俺のボディガードは陰陽師。〜第六幕・相の証明〜
「……後夜祭、別に楽しみにしてなくてもいいんだぞ?」
「は?」
急に全然違う話だ。心の中でコケそうになる。
「あの、それはだな……うん」
「……」
「伶士、おまえも忙しいし……後片付け大変だろ。それに、そんな楽しみにするほどのモノではないし……うん」
「……」
黙って聞いているけど。
いったい、何が言いたい。
……だなんて。ひょっとして、ひょっとしなくても、後夜祭のショーの話をしているんだろう。

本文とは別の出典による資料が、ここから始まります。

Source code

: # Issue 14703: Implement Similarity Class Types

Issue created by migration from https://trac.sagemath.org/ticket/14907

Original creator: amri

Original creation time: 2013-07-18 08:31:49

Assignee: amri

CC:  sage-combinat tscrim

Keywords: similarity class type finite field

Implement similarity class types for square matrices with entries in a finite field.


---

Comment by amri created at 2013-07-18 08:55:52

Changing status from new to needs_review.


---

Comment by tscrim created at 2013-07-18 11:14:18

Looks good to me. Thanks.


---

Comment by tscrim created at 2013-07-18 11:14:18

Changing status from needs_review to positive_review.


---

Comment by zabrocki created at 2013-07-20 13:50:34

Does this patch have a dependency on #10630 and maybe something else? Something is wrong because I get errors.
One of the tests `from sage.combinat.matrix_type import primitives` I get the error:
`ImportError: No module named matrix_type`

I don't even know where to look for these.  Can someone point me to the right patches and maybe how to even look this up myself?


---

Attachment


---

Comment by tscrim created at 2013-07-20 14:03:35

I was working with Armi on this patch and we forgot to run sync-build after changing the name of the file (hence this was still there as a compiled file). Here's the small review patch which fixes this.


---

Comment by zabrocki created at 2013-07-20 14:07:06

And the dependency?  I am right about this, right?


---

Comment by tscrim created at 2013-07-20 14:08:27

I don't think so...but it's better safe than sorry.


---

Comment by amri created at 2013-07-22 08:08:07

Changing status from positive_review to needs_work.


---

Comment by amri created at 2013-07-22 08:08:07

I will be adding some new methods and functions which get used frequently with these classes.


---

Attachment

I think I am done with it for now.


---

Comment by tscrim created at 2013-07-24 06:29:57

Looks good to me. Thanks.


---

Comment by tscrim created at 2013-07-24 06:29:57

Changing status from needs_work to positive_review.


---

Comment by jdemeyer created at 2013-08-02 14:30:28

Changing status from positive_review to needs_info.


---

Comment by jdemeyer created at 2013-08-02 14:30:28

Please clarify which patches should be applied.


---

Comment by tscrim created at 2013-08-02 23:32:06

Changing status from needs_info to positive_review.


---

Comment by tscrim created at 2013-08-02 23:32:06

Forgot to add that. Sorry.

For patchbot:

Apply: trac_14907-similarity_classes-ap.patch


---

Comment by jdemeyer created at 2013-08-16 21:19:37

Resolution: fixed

その不自然な視線の方向に、気まずそうな表情。わかってんだよ。わかりやす。
蓑島さんとの件、ようやく話す気になったか?こんな直前で。
しかし、その話の続きを待っていても、なずなは「あの、その、ん、だな」と、一向に口にする様子はなく。
痺れを切らした俺は「だから!一眼レフで綺麗に撮ってやるから心配するな!」と、追い討ちをかけるように言い切った。
その時の狼狽ぶりといったら、可笑しかったけど、「あ、うん……」と、何も言えなくなってシュンとしてしまうのを目にすると、少しばかりか罪悪感も感じてしまった。
ちょっとしたイタズラのつもりなんだけどな。